There’s no hack, more exploration means more risk. But without a significant chance of failure, is it really research? This is good for the field as a whole, or as a professor directing the work of 10 students over a long period of time, but for a young researcher starting off this strategy has massive variance in returns.

My speculation is the only option is to be the absolute top 1% at research, or to become an expert in something else (probably software development + domain knowledge). The marginal impact of more domain knowledge for a problem is far more important than more deep learning knowledge for the average PhD student. As deep learning becomes more commoditized, as more and more is hidden under APIs, these specialized skills will have less value. Top deep learning researchers will continue to make a ton of money. Improving process for companies at massive scale creates massive value, so companies will compete for the best people.
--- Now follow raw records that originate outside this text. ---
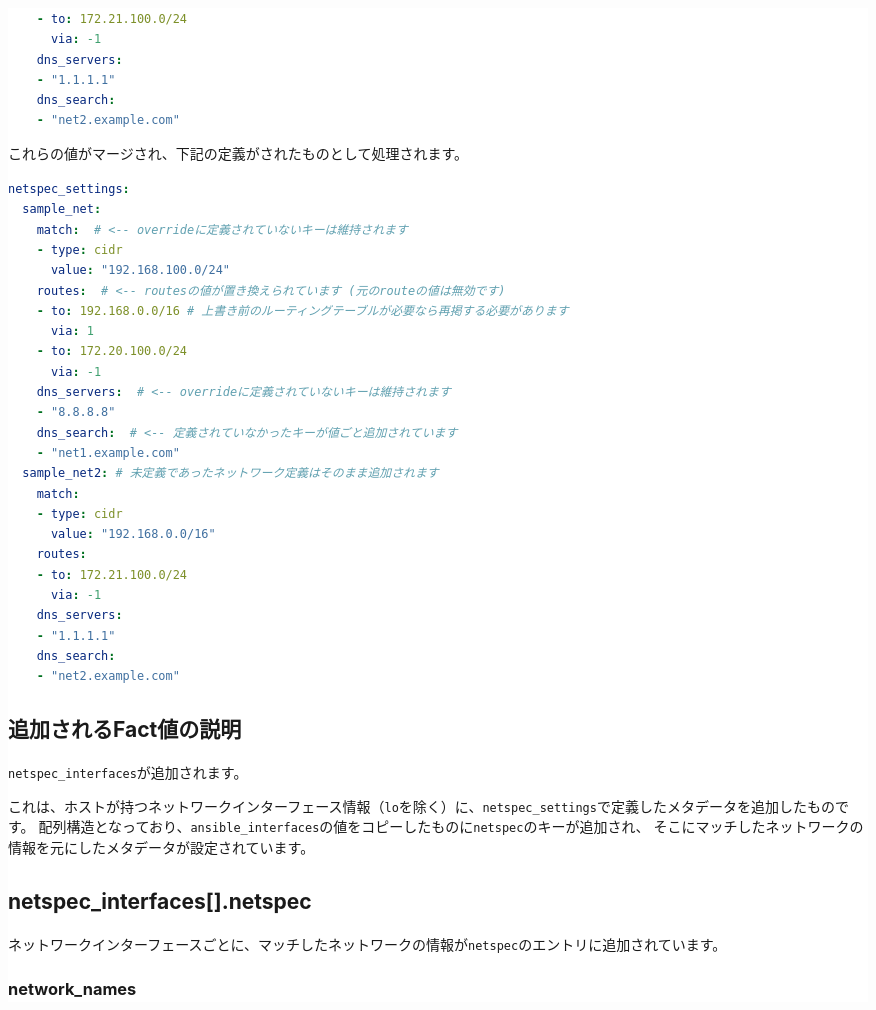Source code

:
 ```yaml
    - to: 172.21.100.0/24
      via: -1
    dns_servers:
    - "1.1.1.1"
    dns_search:
    - "net2.example.com"
```

これらの値がマージされ、下記の定義がされたものとして処理されます。

```yaml
netspec_settings:
  sample_net:
    match:  # <-- overrideに定義されていないキーは維持されます
    - type: cidr
      value: "192.168.100.0/24"
    routes:  # <-- routesの値が置き換えられています (元のrouteの値は無効です)
    - to: 192.168.0.0/16 # 上書き前のルーティングテーブルが必要なら再掲する必要があります
      via: 1
    - to: 172.20.100.0/24
      via: -1
    dns_servers:  # <-- overrideに定義されていないキーは維持されます
    - "8.8.8.8"
    dns_search:  # <-- 定義されていなかったキーが値ごと追加されています
    - "net1.example.com"
  sample_net2: # 未定義であったネットワーク定義はそのまま追加されます
    match:
    - type: cidr
      value: "192.168.0.0/16"
    routes:
    - to: 172.21.100.0/24
      via: -1
    dns_servers:
    - "1.1.1.1"
    dns_search:
    - "net2.example.com"
```


## 追加されるFact値の説明

`netspec_interfaces`が追加されます。

これは、ホストが持つネットワークインターフェース情報（`lo`を除く）に、`netspec_settings`で定義したメタデータを追加したものです。
配列構造となっており、`ansible_interfaces`の値をコピーしたものに`netspec`のキーが追加され、
そこにマッチしたネットワークの情報を元にしたメタデータが設定されています。

## netspec_interfaces[].netspec

ネットワークインターフェースごとに、マッチしたネットワークの情報が`netspec`のエントリに追加されています。

### network_names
Not to mention that creating value is not the same as capturing it, and research is the prime example of this. Even the best researchers don’t see significant value from their work. At most, good research is useful for signaling, so they can be indirectly rewarded through a better paying job or tenure.

What will I do?

My perspective on research has changed. Now it’s just another job, where pay has been traded to work on something interesting. I’ll still going to work on deep learning, I find it interesting and I want to finish my current projects. I’ll continue setting $\epsilon$ a little higher by making research weirder and side projects.
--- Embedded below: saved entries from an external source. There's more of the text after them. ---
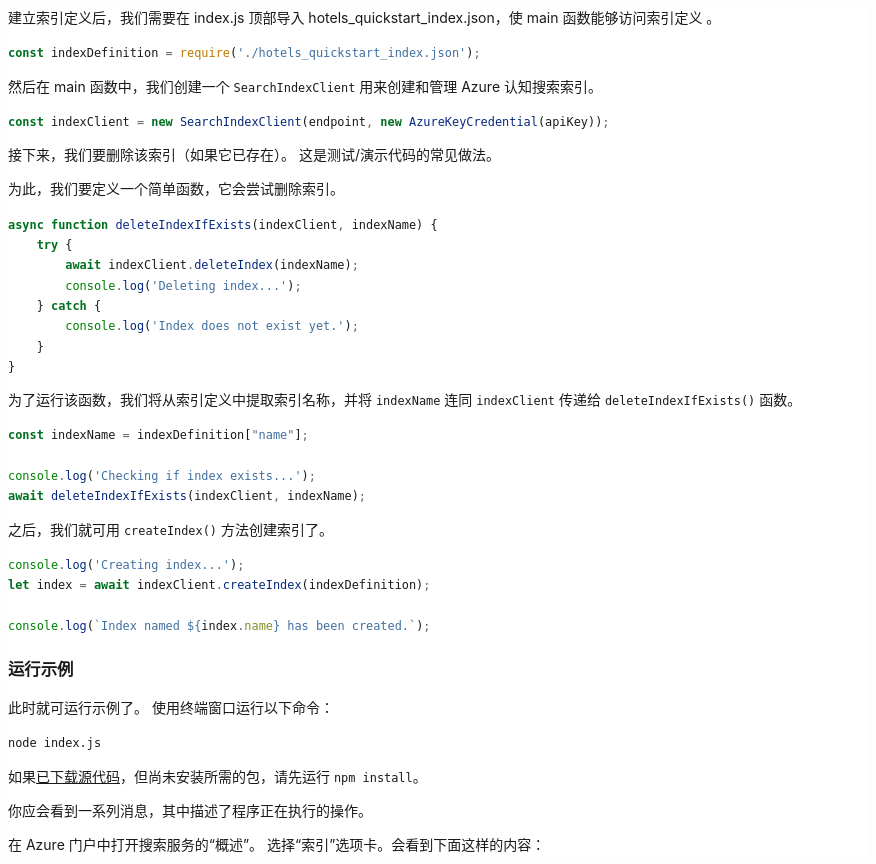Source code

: 建立索引定义后，我们需要在 index.js 顶部导入 hotels_quickstart_index.json，使 main 函数能够访问索引定义 。

```javascript
const indexDefinition = require('./hotels_quickstart_index.json');
```

然后在 main 函数中，我们创建一个 `SearchIndexClient` 用来创建和管理 Azure 认知搜索索引。 

```javascript
const indexClient = new SearchIndexClient(endpoint, new AzureKeyCredential(apiKey));
```

接下来，我们要删除该索引（如果它已存在）。 这是测试/演示代码的常见做法。

为此，我们要定义一个简单函数，它会尝试删除索引。

```javascript
async function deleteIndexIfExists(indexClient, indexName) {
    try {
        await indexClient.deleteIndex(indexName);
        console.log('Deleting index...');
    } catch {
        console.log('Index does not exist yet.');
    }
}
```

为了运行该函数，我们将从索引定义中提取索引名称，并将 `indexName` 连同 `indexClient` 传递给 `deleteIndexIfExists()` 函数。

```javascript
const indexName = indexDefinition["name"];

console.log('Checking if index exists...');
await deleteIndexIfExists(indexClient, indexName);
```

之后，我们就可用 `createIndex()` 方法创建索引了。

```javascript
console.log('Creating index...');
let index = await indexClient.createIndex(indexDefinition);

console.log(`Index named ${index.name} has been created.`);
```

### <a name="run-the-sample"></a>运行示例

此时就可运行示例了。 使用终端窗口运行以下命令：

```cmd
node index.js
```

如果[已下载源代码](https://github.com/Azure-Samples/azure-search-javascript-samples/tree/master/quickstart/v11)，但尚未安装所需的包，请先运行 `npm install`。

你应会看到一系列消息，其中描述了程序正在执行的操作。 

在 Azure 门户中打开搜索服务的“概述”。 选择“索引”选项卡。会看到下面这样的内容：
I didn’t realize this thinking about my own work. First had a slightly weaker version of this red pill realizing the people who control the direction of the army of PhD students / researchers are the ones who matter. Through having the power to directly tell us what to work on, like a supervisor or CEO, or even at a more abstract level by changing what is fashionable or good/evil. These ideas can have a massive impact, and we’re often unaware its happening. There is no shortage of smart people willing to work very hard who think they are impervious to being infected with an ideology.

Slacking

I didn’t get so much done this week, hence the rant rather than some insight about disentangled representations. Really hope this isn’t just myself rationalizing my mediocre performance as a PhD student by saying research doesn’t matter.